ENG. 3350: American Women Writers (75299)
The Politics and Practices of Textual Recovery
MR 10:40 – 12:05 PM
Dr. Jennifer Travis

This course emphasizes the process, politics, and critical issues involved in the recovery of marginalized or forgotten texts by American women writers. We will study eighteenth- and nineteenth-century texts that have been recovered from various states of neglect—from once popular but later forgotten print texts to newly discovered unpublished manuscripts—with attention to the scholarly work and larger debates surrounding their recovery. We also will explore the role of digital technology in textual recovery by engaging with online sites such as Just Teach One and Just Teach One: Early African American Print, twin projects that encourage exploration of recovered texts. Student will take a hands-on approach to recovery work; assignments will involve archival exploration and the work of researching, editing, contextualizing, and analyzing texts.


ENG. 3440: Contemporary Poetry (75312)
MR 10:40 – 12:05 PM
Dr. John Lowney

This course is an introduction to important movements, trends, and issues in postmodern American poetry.  Beginning with the influential confessional, New York School, Beat, Black Arts, and feminist poetries that emerged in the 1950s and 1960s and concluding with more recent writing, this course will emphasize the interaction of postmodern poetry with developments in the visual arts, music, and popular culture.  Topics to be considered include the relations of poetry to gender and sexuality, race and ethnicity, politics and social protest, and history and autobiography. Among the poets we will read are Sylvia Plath, Frank O’Hara, John Ashbery, Allen Ginsberg, Amiri Baraka, Gwendolyn Brooks, Adrienne Rich, Lyn Hejinian, Claudia Rankine, and Lawrence Joseph.
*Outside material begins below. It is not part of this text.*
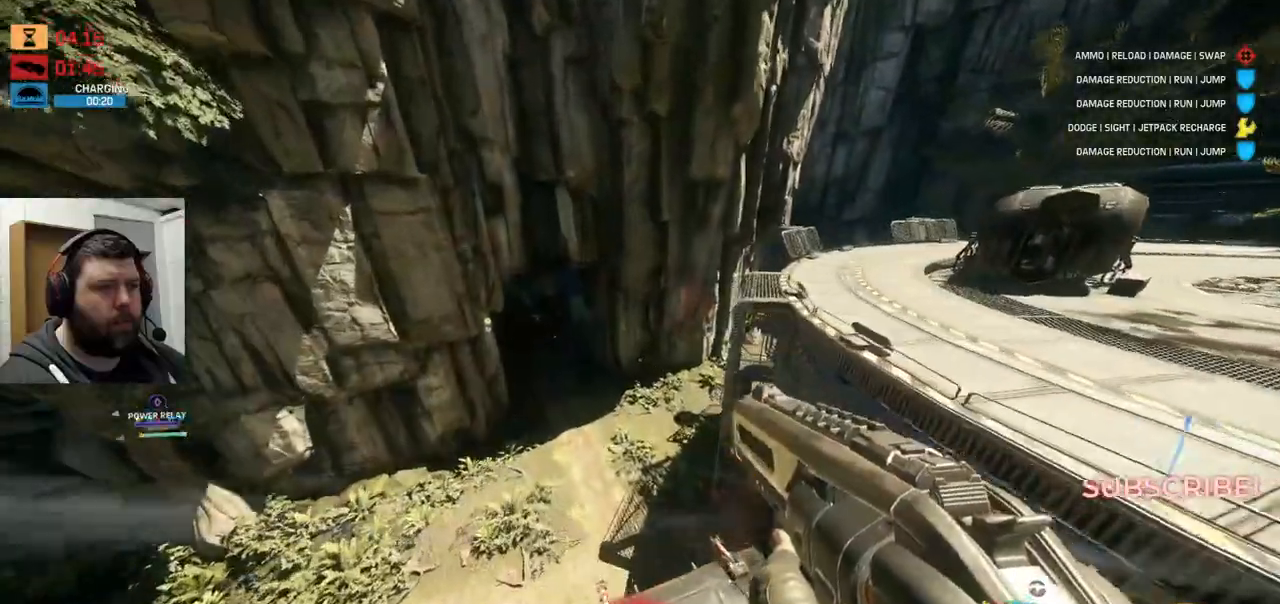
{"dt_ms": 500, "buttons": [], "left_stick": "up", "right_stick": "center", "events": [[200, "right_stick", "down-right"], [400, "right_stick", "center"]]}
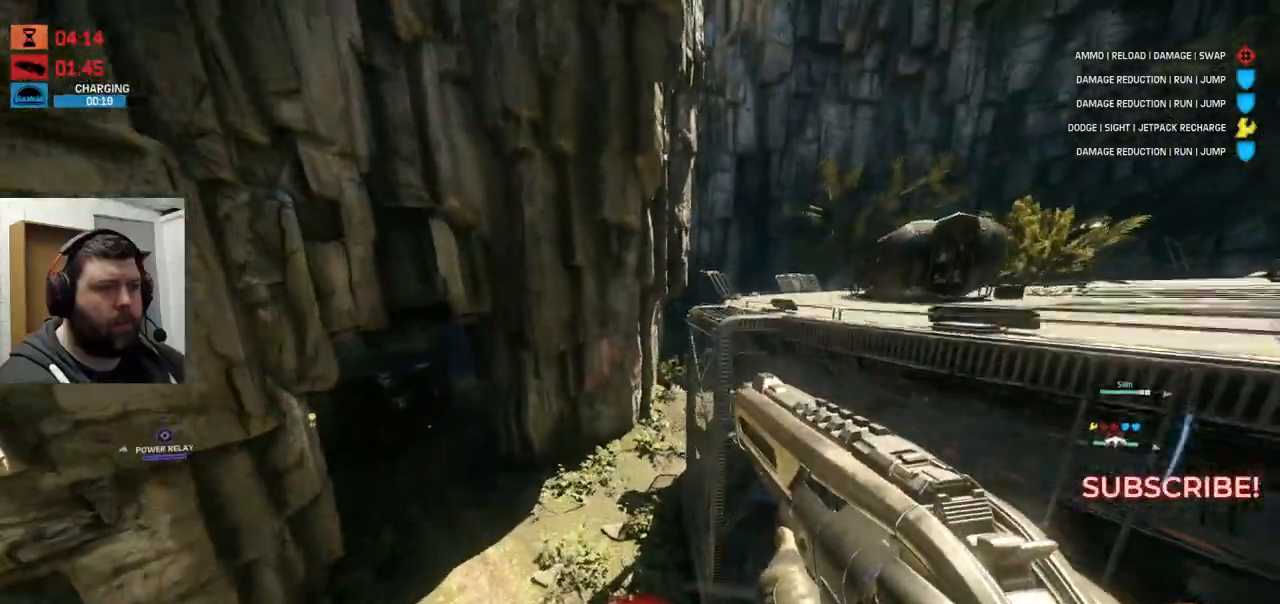
{"dt_ms": 500, "buttons": [], "left_stick": "up", "right_stick": "down-right", "events": [[483, "right_stick", "down-right"]]}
Writing assignments will include creative exercises as well as brief analytical essays.


ENG. 3460: Contemporary Drama (73526)
T 10:40– 12:05 PM / FRIDAYS ONLINE
Dr. Angela Belli

The aim of this course is to help students understand the significant social issues of our time and to develop an appreciation of the work of contemporary playwrights who have demonstrated artistic skills in exploring  the issues in the theater.  Ultimately, the object of our studies is to discover the value of art in broadening our understanding of the human condition. Contemporary writers whose works will be the object of our studies include Edward Albee, Samuel Beckett, Brian  Friel, Lorraine Hansberry, David Mamet, Bernard Pomerance and Cheryl West.


ENG. 3520: Modern World Literature (75301)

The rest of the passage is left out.